Here’s how much Social Security benefits could increase in 2027
A forecasting tool from the Federal Reserve Bank of Cleveland shows CPI inflation trending toward 6% in the second quarter. CPI inflation is not exactly the same as CPI-W inflation, but overlapping reference populations mean the values are generally very close, if not identical.
It’s too early to estimate CPI-W inflation in the third quarter, so the chart below considers three possibilities: 2.8%, 3.3%, and 3.8%. For each scenario, the chart also shows what the average Social Security benefit would be in 2027 based on current payouts.
|
Benefit Type |
Average Benefit Today |
Average Benefit (After 2.8% COLA) |
Average Benefit (After 3.3% COLA) |
Average Benefit (After 3.8% COLA) |
|---|---|---|---|---|
|
Retired Worker |
$2,081 |
$2,139 |
$2,150 |
$2,160 |
|
Spouse |
$986 |
$1,014 |
$1,019 |
$1,023 |
|
Survivor |
$1,626 |
$1,672 |
$1,689 |
$1,688 |
|
Disabled Worker |
$1,635 |
$1,681 |
$1,689 |
$1,697 |
Data source: Social Security Administration.. The chart above shows the average monthly Social Security benefits with cost-of-living adjustments (COLAs) of different sizes.

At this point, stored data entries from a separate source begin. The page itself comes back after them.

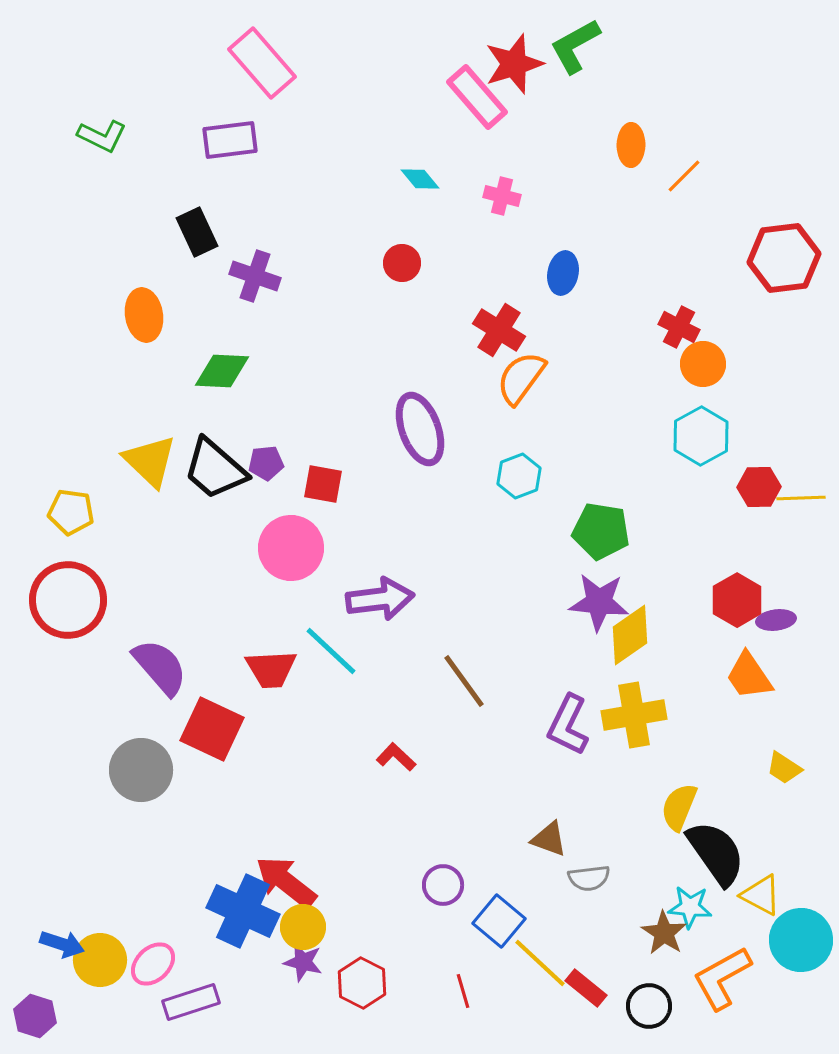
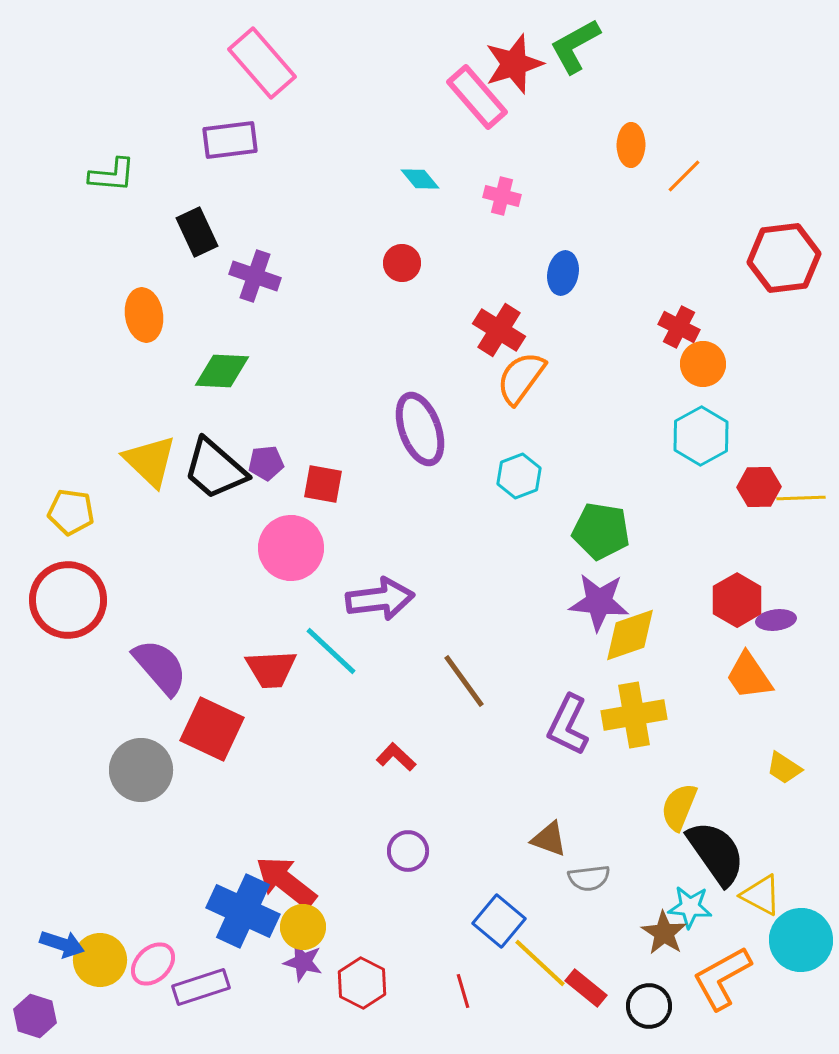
green L-shape at (102, 136): moved 10 px right, 39 px down; rotated 21 degrees counterclockwise
yellow diamond at (630, 635): rotated 16 degrees clockwise
purple circle at (443, 885): moved 35 px left, 34 px up
purple rectangle at (191, 1002): moved 10 px right, 15 px up
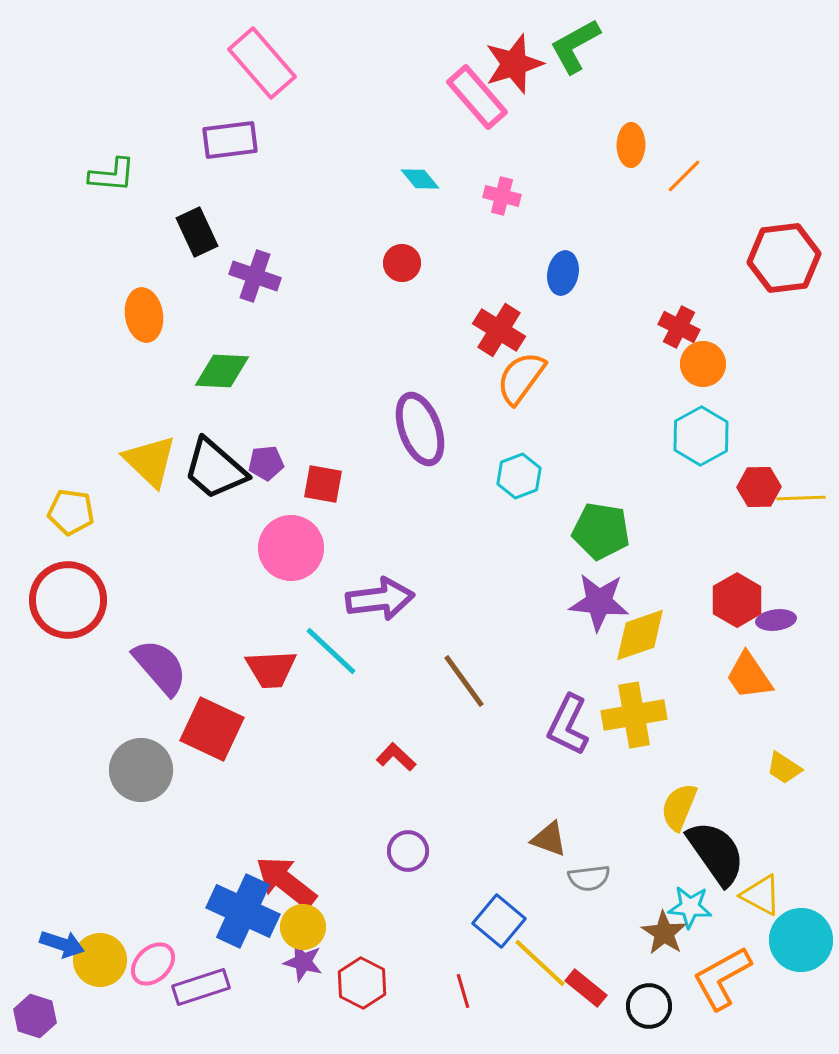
yellow diamond at (630, 635): moved 10 px right
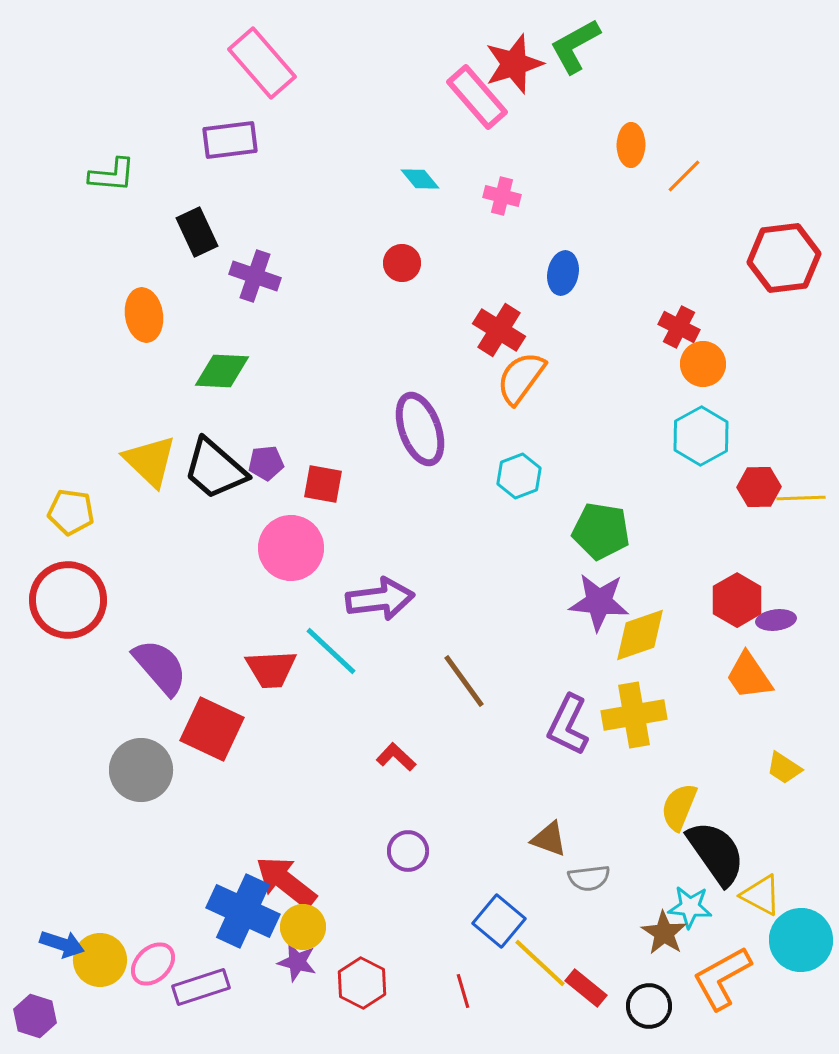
purple star at (303, 962): moved 6 px left
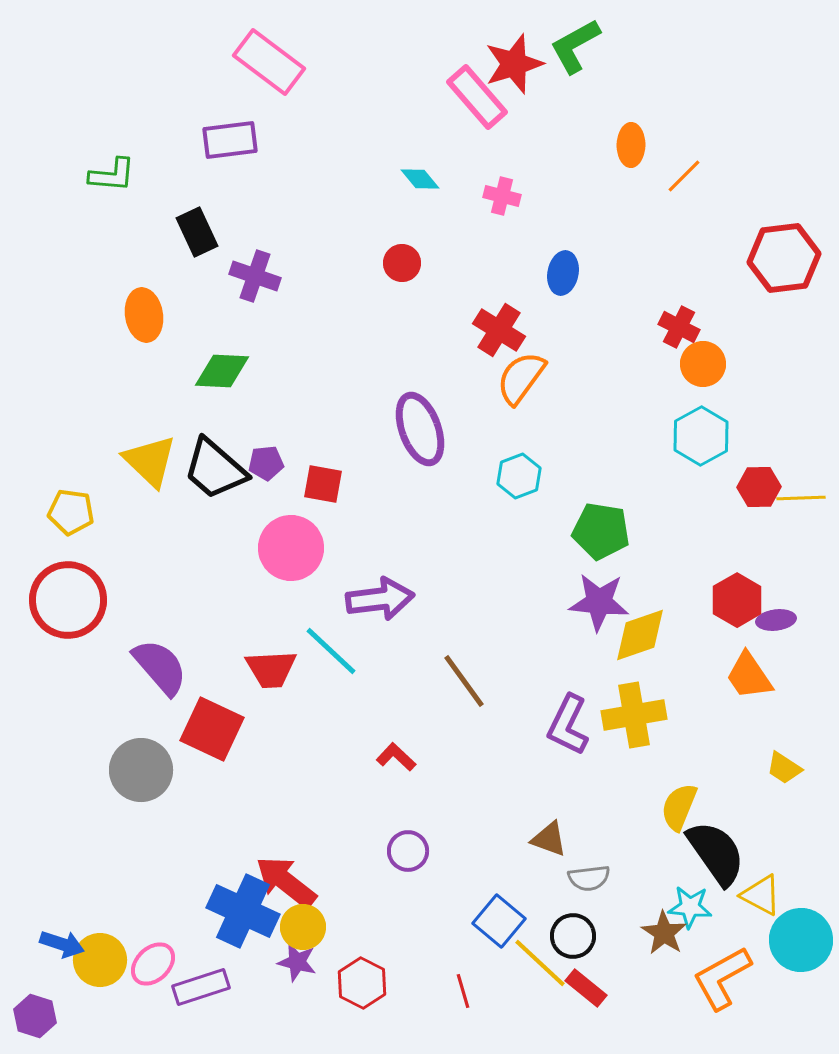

As shown above, a 2.8% COLA in 2027 (which matches the most recent forecast from The Senior Citizens League) would mean an extra $58 in monthly benefits for the average retired worker. But a 3.8% COLA in 2027 would mean an extra $79 in monthly benefits.
Why a large COLA may be bad news disguised as good news for Social Security beneficiaries
The prospect of a sizable pay increase probably seems appealing, but high COLAs tend to be bad news in disguise. They are a symptom of high inflation, and Social Security benefits have historically failed to keep up with inflation over long periods, according to The Senior Citizens League.
In fact, TSCL research suggests the buying power of Social Security fell 20% between 2010 and 2024 because COLAs were often insufficient. So, it stands to reason that lower inflation (and smaller COLAs) would actually be better for Social Security beneficiaries because benefit payments would likely retain more buying power.